=(4) Weaknesses in the Law=
(a) Operation of the Rule Regarding Age of Consent
The readiness of juries to acquit in cases of carnal knowledge of, or indecent assault upon, girls may be due to several facts, of which the following may be mentioned:
(i) The failure of the law to make it
an offence for a
sophisticated girl to entice a male into
carnal knowledge of her.
(ii) The modern practice of not publishing
the names of the girls
involved.
(iii) The fact that the defence of consent
is available to persons
under 21 years of age is a factor making
it more difficult to
obtain a conviction when the person charged
is over 21 years.
(b) Girls Not Liable for Permitting Indecency or Carnal Knowledge
The law has always been chivalrous to females. It is not an offence for them to allow to be done to themselves things which, when they are done, render the other party liable to heavy terms of imprisonment.
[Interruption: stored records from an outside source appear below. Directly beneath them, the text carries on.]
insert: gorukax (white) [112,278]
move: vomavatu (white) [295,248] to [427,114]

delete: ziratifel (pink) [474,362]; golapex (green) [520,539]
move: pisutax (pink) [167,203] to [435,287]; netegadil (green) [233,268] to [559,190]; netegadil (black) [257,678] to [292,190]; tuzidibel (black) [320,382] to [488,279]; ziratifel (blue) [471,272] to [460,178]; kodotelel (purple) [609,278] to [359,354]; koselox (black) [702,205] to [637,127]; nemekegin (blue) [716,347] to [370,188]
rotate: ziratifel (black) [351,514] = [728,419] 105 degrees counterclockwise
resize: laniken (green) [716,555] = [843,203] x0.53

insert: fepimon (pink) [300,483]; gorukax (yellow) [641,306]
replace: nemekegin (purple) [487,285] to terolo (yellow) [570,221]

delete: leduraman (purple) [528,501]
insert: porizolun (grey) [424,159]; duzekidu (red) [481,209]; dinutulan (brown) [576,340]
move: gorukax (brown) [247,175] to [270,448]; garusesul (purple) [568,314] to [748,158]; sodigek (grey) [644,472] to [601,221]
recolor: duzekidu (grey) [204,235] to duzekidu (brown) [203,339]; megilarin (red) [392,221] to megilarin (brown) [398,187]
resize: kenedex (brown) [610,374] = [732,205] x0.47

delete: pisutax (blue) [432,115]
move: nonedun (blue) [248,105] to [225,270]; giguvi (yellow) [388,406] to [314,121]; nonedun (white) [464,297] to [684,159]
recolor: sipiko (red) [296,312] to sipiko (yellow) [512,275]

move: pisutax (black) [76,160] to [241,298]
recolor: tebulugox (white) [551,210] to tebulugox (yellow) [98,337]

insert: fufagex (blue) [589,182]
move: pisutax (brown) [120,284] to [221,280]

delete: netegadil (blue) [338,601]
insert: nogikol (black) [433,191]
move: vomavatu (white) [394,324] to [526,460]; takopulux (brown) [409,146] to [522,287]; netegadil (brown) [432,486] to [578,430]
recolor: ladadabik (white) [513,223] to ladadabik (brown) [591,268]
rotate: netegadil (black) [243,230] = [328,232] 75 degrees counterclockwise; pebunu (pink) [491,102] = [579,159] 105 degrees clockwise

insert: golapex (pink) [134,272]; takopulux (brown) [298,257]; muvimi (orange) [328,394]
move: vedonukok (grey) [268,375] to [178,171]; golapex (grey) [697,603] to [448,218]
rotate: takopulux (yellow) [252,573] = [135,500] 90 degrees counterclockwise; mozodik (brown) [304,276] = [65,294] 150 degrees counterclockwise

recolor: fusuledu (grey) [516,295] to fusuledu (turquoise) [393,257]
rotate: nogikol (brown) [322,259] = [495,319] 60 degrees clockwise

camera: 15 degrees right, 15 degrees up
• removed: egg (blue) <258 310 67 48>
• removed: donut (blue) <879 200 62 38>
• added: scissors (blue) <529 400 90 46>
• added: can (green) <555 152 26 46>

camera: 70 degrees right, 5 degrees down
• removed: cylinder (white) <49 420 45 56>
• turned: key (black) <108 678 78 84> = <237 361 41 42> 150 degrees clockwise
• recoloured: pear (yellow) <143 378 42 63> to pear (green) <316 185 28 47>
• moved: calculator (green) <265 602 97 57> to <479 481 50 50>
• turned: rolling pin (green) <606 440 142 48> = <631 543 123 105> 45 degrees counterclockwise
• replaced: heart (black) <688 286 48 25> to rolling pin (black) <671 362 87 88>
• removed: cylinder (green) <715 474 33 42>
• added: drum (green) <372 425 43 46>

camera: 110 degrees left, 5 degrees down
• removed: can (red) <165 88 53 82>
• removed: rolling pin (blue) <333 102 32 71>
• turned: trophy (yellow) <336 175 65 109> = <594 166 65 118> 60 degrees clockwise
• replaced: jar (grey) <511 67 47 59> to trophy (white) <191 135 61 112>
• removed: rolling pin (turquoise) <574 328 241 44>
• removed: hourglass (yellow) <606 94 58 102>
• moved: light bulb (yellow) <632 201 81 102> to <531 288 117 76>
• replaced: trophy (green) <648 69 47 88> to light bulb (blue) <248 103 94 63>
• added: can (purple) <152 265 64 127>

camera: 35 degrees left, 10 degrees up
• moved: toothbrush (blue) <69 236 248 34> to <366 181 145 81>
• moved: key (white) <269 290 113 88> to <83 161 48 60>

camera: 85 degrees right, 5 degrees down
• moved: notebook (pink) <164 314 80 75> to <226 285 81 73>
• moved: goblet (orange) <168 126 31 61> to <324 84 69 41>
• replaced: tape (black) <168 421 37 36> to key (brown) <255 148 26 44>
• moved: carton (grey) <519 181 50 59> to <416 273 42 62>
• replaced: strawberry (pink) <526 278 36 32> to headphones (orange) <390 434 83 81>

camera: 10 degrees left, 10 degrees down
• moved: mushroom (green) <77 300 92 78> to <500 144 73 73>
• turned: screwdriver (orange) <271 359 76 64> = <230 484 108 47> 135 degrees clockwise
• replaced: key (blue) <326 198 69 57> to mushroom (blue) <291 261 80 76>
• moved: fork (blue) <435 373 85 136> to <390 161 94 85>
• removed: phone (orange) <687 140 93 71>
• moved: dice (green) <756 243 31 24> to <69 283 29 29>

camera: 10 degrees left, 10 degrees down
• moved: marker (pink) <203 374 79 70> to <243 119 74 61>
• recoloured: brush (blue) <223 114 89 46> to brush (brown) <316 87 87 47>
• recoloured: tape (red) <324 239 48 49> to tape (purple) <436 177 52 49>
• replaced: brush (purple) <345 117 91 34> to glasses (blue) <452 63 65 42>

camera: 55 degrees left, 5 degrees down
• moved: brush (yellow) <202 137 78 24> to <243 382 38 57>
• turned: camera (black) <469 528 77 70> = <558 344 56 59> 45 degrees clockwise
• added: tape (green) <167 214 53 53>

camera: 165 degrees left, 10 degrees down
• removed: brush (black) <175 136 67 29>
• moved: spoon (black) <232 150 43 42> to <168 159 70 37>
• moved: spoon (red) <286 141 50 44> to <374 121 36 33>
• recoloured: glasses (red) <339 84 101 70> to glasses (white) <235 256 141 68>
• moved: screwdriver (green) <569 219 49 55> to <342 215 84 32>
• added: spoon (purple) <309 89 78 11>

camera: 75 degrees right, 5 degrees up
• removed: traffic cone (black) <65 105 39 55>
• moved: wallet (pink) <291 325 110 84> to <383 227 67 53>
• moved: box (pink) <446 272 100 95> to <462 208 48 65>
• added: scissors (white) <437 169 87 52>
There is also a practical reason why the State has not legislated against females on this point, viz., the anticipated difficulty of obtaining convictions if the female, when called as a witness, is able to plead that she should not be required to testify lest by doing so she might incriminate herself. This practical objection, however, would lose all force, both as regards cases where the accused are under 21 years and those in which they are over 21 years, if the proposed offence by females were restricted to girls under 16 and thus triable in the Children’s Court, and not by indictment. The judicial process in the Children’s Court is, or can be, such a speedy process that the Crown would not be hampered in making its charge against the male in the ordinary Criminal Court by the possibility that the case would fail if the girl pleaded that she should not be required to answer questions.
(c) Girls Not Liable for “Indecent Assault” on Boys
It should also be made an offence punishable in the Children’s Court for any girl to indecently assault a male.
Under section 208 of the Crimes Act every person, male or female (including a boy under 14 years of age), may be convicted and sentenced to seven years imprisonment for an indecent assault on a female. Under section 154 a male may be sentenced to ten years imprisonment for an indecent assault on a male (consent is not a a defence); but a female cannot be convicted of “indecent assault” on a male if he permitted the act.
This anomaly may have arisen because, in ancient times and, later, when the criminal law was set out in statutory form, it was not considered likely that females would descend to conduct which would entice males into the commission of one of these offences.
Having regard to the evidence before the Committee that many boys have been tempted and encouraged into sexual crime by the indecent conduct of girls themselves, in picture theatres and elsewhere, the time has arrived when boys should be protected by letting the girls know that they too commit an offence when they act towards boys in an indecent manner.